Yorucu geceden sonra sabah ayılmadan uyanıp Münich’e, hatırlamadığım bir yolculuk yaparak geldim. Hosteli bulmam kolay oldu ama epey yürümem gerekti. Hava günlük güneşlik pırıl pırıldı. Yolda çok güzel bir ağaç gördüm, yapraklarının bir kısmı sarı bir kısmı da toprak rengiydi. Fotoğraf makinemi almadığıma pişman oldum. Kameraya çeksem diye düşündüm, durdum, vazgeçtim yürümeye devam ettim. A&O Hotel Hostel. Şehrin çirkin bir yerinde, sonradan genişlediği bir yer olsa gerek burası Münich’in. Başım çok ağrıyordu, vurdum kafamı uyudum akşam yediye kadar. Sonra kalktım odada üç oğlan. Biri yunanlıymış konuştuk azıcık. Habire ‘oh shit’ ‘fuck’ ‘cool’ filan diyen bi çocuk. Giyindim çıktım önce bahnofa, ordan da şehrin içine girdim. Soğuk bir kent gibi görünüyor. Bahnoftan çıkınca ilk gözüme takılan, yüksek bir binanın tepesinde ağır ağır dönen, bana sanki üç boyutlu bir animasyonun içindeymişim gibi hissettiren, aysberg gibi kocaman ve buz gibi görünen MAN tabelası oldu. Korkunç ama yönümü bulmama yardım etti. Adını şimdi hatırlamadığım iki tarafında dükkanlar olan bir caddeye girdim. Karnım çok açtı ve başım ağrıyordu ama canım Nordseelanddan balık istediği için hiçbir yere girmeyip aç aç dolaştım. Aklıma dün Teoma’nın anlattığı ‘mucize’ hikayesi geldi. ‘ben acıkınca yemek yerim susayınca su içerim ve yorulunca da uyurum. benim mucizem budur’. Gerçekten mucize. Haklı Teoma.

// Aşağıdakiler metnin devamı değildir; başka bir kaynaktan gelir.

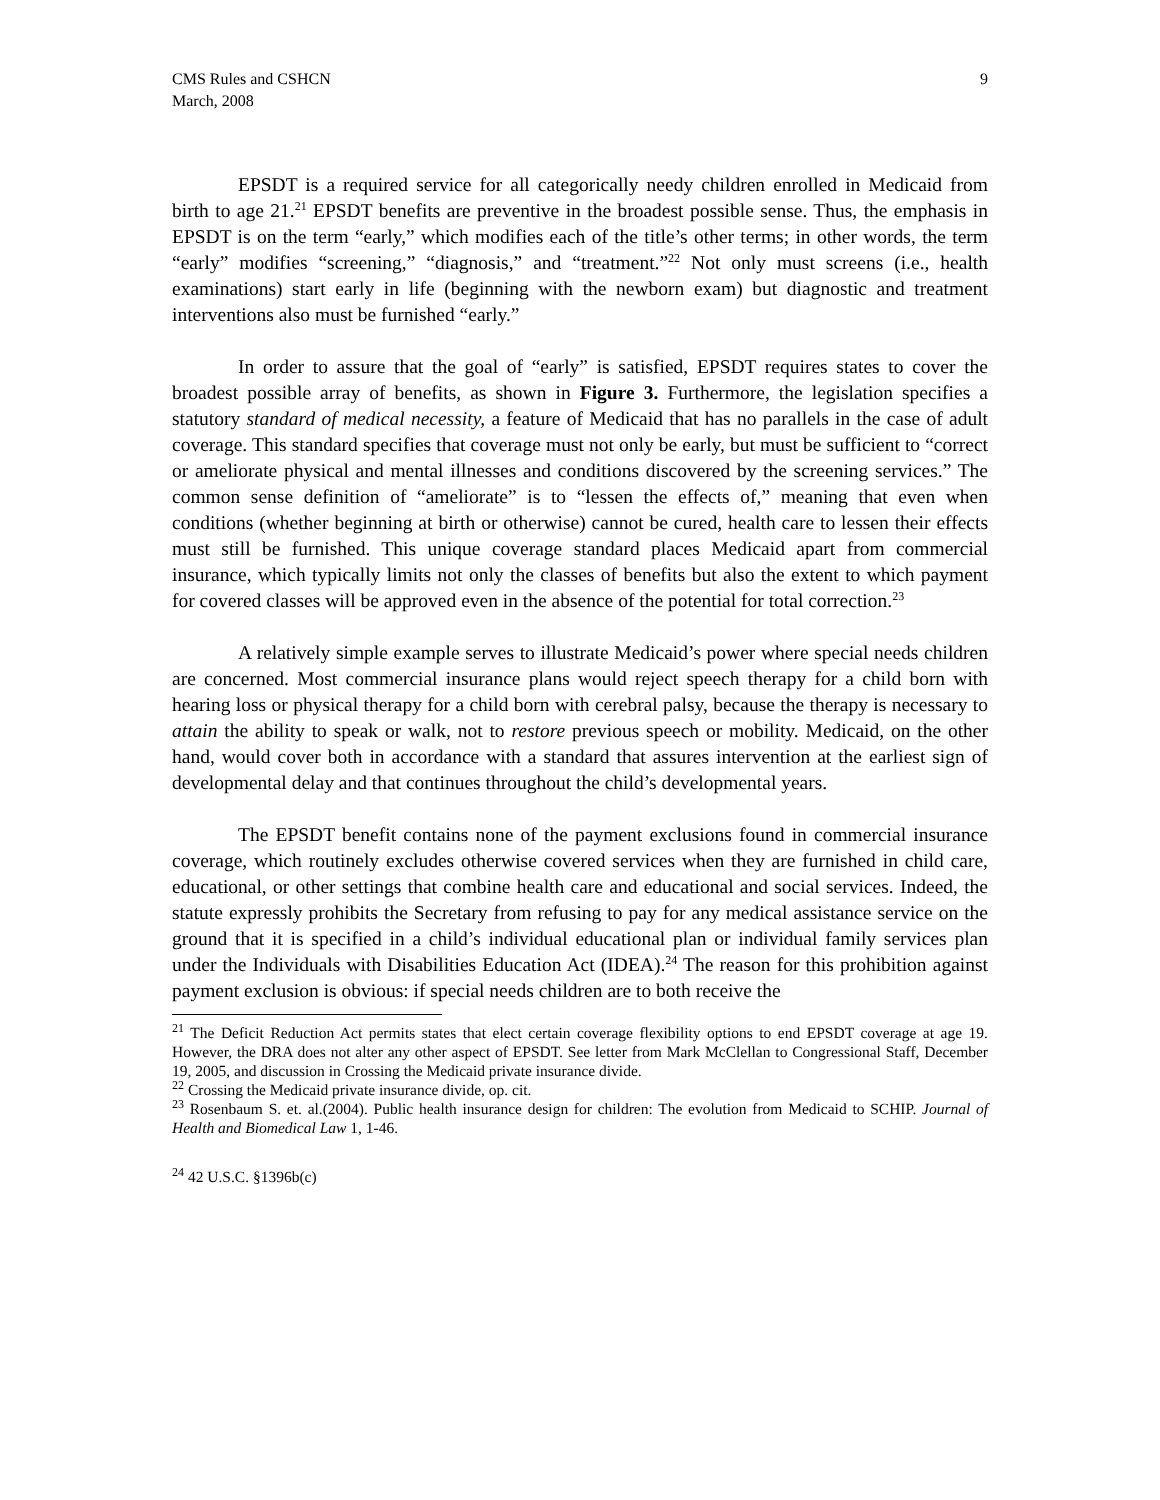CMS Rules and CSHCN
March, 2008
9
EPSDT is a required service for all categorically needy children enrolled in Medicaid from birth to age 21.<sup>21</sup> EPSDT benefits are preventive in the broadest possible sense. Thus, the emphasis in EPSDT is on the term “early,” which modifies each of the title’s other terms; in other words, the term “early” modifies “screening,” “diagnosis,” and “treatment.”<sup>22</sup> Not only must screens (i.e., health examinations) start early in life (beginning with the newborn exam) but diagnostic and treatment interventions also must be furnished “early.”
In order to assure that the goal of “early” is satisfied, EPSDT requires states to cover the broadest possible array of benefits, as shown in Figure 3. Furthermore, the legislation specifies a statutory standard of medical necessity, a feature of Medicaid that has no parallels in the case of adult coverage. This standard specifies that coverage must not only be early, but must be sufficient to “correct or ameliorate physical and mental illnesses and conditions discovered by the screening services.” The common sense definition of “ameliorate” is to “lessen the effects of,” meaning that even when conditions (whether beginning at birth or otherwise) cannot be cured, health care to lessen their effects must still be furnished. This unique coverage standard places Medicaid apart from commercial insurance, which typically limits not only the classes of benefits but also the extent to which payment for covered classes will be approved even in the absence of the potential for total correction.<sup>23</sup>
A relatively simple example serves to illustrate Medicaid’s power where special needs children are concerned. Most commercial insurance plans would reject speech therapy for a child born with hearing loss or physical therapy for a child born with cerebral palsy, because the therapy is necessary to attain the ability to speak or walk, not to restore previous speech or mobility. Medicaid, on the other hand, would cover both in accordance with a standard that assures intervention at the earliest sign of developmental delay and that continues throughout the child’s developmental years.
The EPSDT benefit contains none of the payment exclusions found in commercial insurance coverage, which routinely excludes otherwise covered services when they are furnished in child care, educational, or other settings that combine health care and educational and social services. Indeed, the statute expressly prohibits the Secretary from refusing to pay for any medical assistance service on the ground that it is specified in a child’s individual educational plan or individual family services plan under the Individuals with Disabilities Education Act (IDEA).<sup>24</sup> The reason for this prohibition against payment exclusion is obvious: if special needs children are to both receive the
<sup>21</sup> The Deficit Reduction Act permits states that elect certain coverage flexibility options to end EPSDT coverage at age 19. However, the DRA does not alter any other aspect of EPSDT. See letter from Mark McClellan to Congressional Staff, December 19, 2005, and discussion in Crossing the Medicaid private insurance divide.
<sup>22</sup> Crossing the Medicaid private insurance divide, op. cit.
<sup>23</sup> Rosenbaum S. et. al.(2004). Public health insurance design for children: The evolution from Medicaid to SCHIP. Journal of Health and Biomedical Law 1, 1-46.
<sup>24</sup> 42 U.S.C. §1396b(c)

Sonra gire gire mc donaldsa girdim. Her mc donalds gibi çok iç karartıcıydı içersi ve insanlar. Ayrıca ya ketçap ya da mayonez alabiliyorsun, ikisi birden olmuyor.
Ordan çıkıp cadde boyunca yürüdüm bir saat kadar. Bir kilise gördüm içine girdim. Kilisenin mum kokusu ve insandan uzaklığı iyi geldi. Oturdum biraz kaslarımı bırakarak kafamdaki ağrıyla. Tertemiz kocaman bir kilise. Adını unuttum. Işıklandırılmış kocaman azizler heykeline bakarken tanrının sesine kulak verdim. Bana ‘git uyu ve gelecekte olacak felaketleri gör uykunda. o rüyanın içinde sakın ola uyanmayasın yoksa bir daha asla yeryüzüne dönemezsin’ dedi. Deli midir nedir neden böyle birşey söyledi bilmiyorum. Görsem bile yarına hatırlatabileceğimi sanmıyorum. Gene de merak ediyorum…Kiliseden çıkıp evin yolunu tuttum. Caddede üç tane yanyana vitirnde hareket eden tüylü oyuncaklardan bir orman mizanseni kurmuşlardı ve vitrinlerden birinin önünde durunca insan boyundaki kocaman izci ayı, insan gibi hareketlerle, arkada bir fon müziği ve orman sesiyle kısa bir masal anlatıryordu. Onu videoya çektim. O da ürkünçtü.
Trama bindim, tam inmem gereken durağa geldiğimizde telefonum çalınca durağı kaçırıp şehrin bir ucuna kadar gittim, bir yerde inip aksi yöndeki tramı bekledim. Üşüdüm. Bulunduğum yerin yakınında bir mikrobiyoloji ve genetik enstütüsü vardı. Buralar çirkin. Yarın sabah erken kalkıp kendime bir harita edinip gezeceğim. İyi geceler Gökçe. Senle yalnız kalmak da güzelmiş.